Data Warehousing
Background
A Database Management System (DBMS) stores data in the form of tables, uses ER model and the goal is ACID properties. For example, a DBMS of college has tables for students, faculty, etc.
A Data Warehouse is separate from DBMS, it stores a huge amount of data, which is typically collected from multiple heterogeneous sources like files, DBMS, etc. The goal is to produce statistical results that may help in decision makings. For example, a college might want to see quick different results, like how the placement of CS students has improved over the last 10 years, in terms of salaries, counts, etc.
Need for Data Warehouse
An ordinary Database can store MBs to GBs of data and that too for a specific purpose. For storing data of TB size, the storage shifted to Data Warehouse. Besides this, a transactional database doesn’t offer itself to analytics. To effectively perform analytics, an organization keeps a central Data Warehouse to closely study its business by organizing, understanding, and using its historic data for taking strategic decisions and analyzing trends.
Benefits of Data Warehouse:
- Better business analytics: Data warehouse plays an important role in every business to store and analysis of all the past data and records of the company. which can further increase the understanding or analysis of data to the company.
- Faster Queries: Data warehouse is designed to handle large queries that’s why it runs queries faster than the database.
- Improved data Quality: In the data warehouse the data you gathered from different sources is being stored and analyzed it does not interfere with or add data by itself so your quality of data is maintained and if you get any issue regarding data quality then the data warehouse team will solve this.
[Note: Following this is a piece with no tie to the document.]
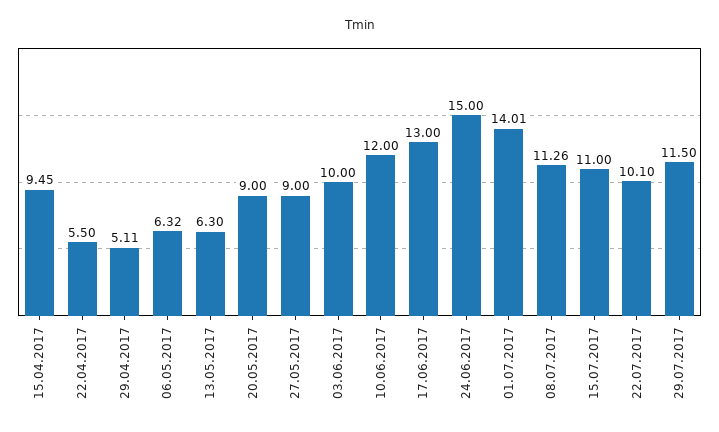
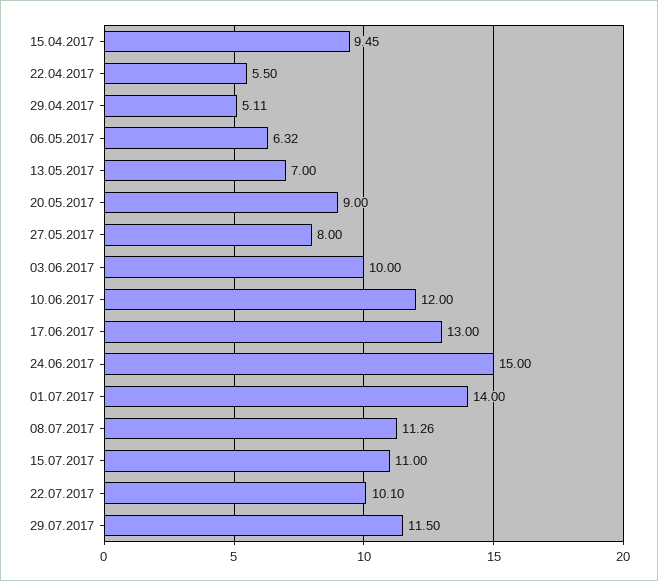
13.05.2017: 6.3 -> 7
27.05.2017: 9 -> 8
01.07.2017: 14.01 -> 14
- Historical Insight: The warehouse stores all your historical data which contains details about the business so that one can analyze it at any time and extract insights from it
Data Warehouse vs DBMS
Example Applications of Data Warehousing
Data Warehousing can be applied anywhere where we have a huge amount of data and we want to see statistical results that help in decision making.
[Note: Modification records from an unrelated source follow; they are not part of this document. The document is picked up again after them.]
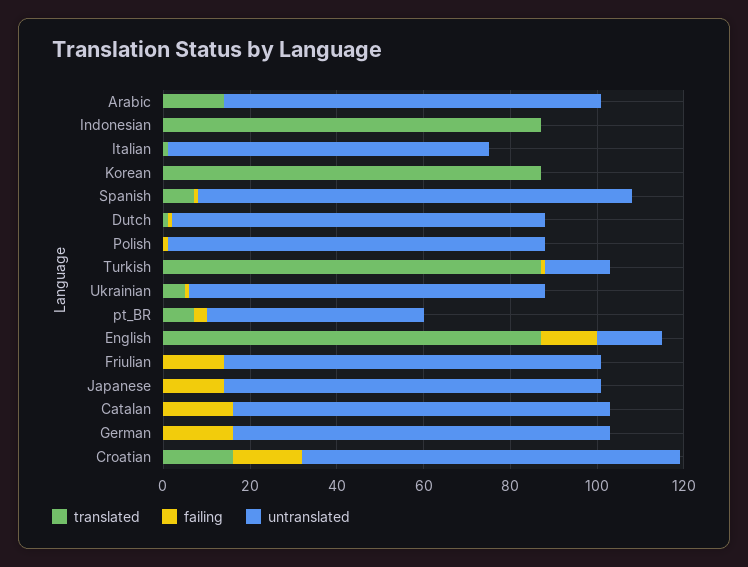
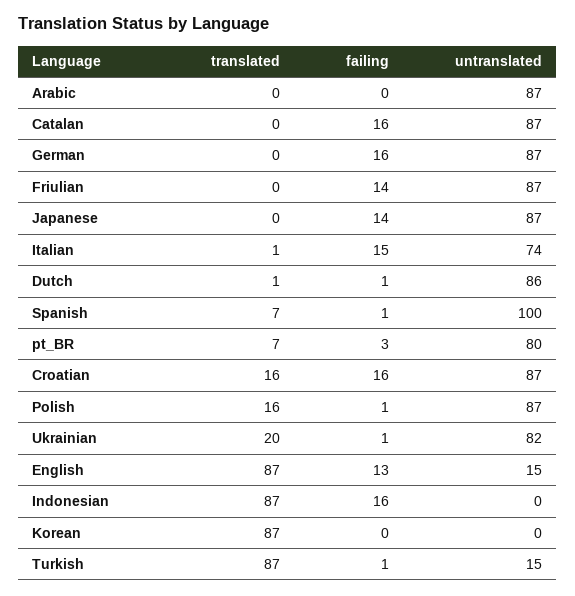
translated, Arabic: 15 -> 0
failing, Indonesian: 0 -> 16
failing, Italian: 0 -> 15
translated, Polish: 0 -> 16
translated, Ukrainian: 5 -> 20
untranslated, pt_BR: 50 -> 80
- Social Media Websites: The social networking websites like Facebook, Twitter, Linkedin, etc. are based on analyzing large data sets. These sites gather data related to members, groups, locations, etc., and store it in a single central repository. Being a large amount of data, Data Warehouse is needed for implementing the same.
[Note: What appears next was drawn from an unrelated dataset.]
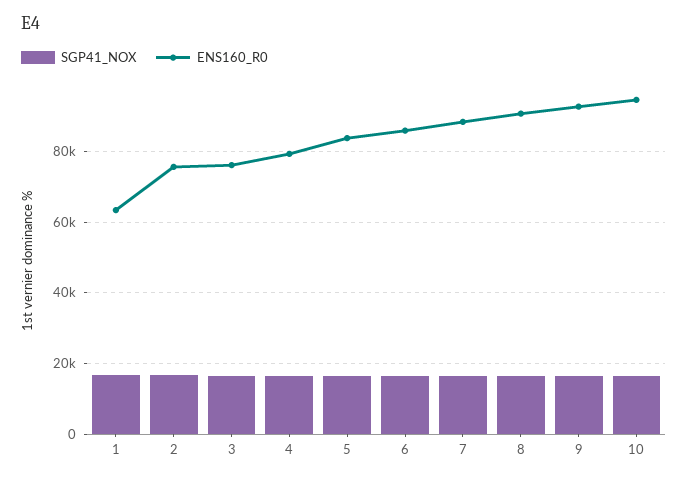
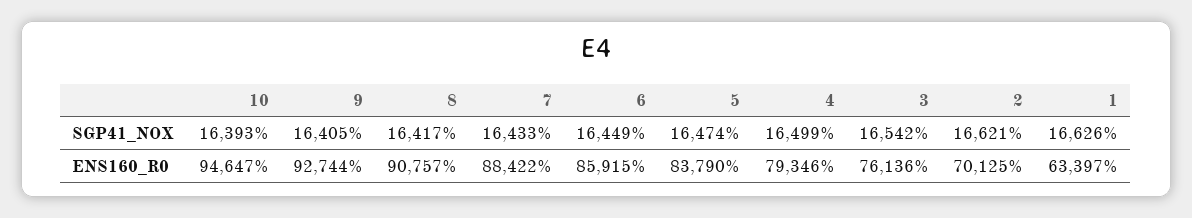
ENS160_R0, 2: 76000 -> 70125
- Banking: Most of the banks these days use warehouses to see the spending patterns of account/cardholders. They use this to provide them with special offers, deals, etc.
- Government: Government uses a data warehouse to store and analyze tax payments which are used to detect tax thefts.
There can be many more applications in different sectors like E-Commerce, telecommunications, Transportation Services, Marketing and Distribution, Healthcare, and Retail.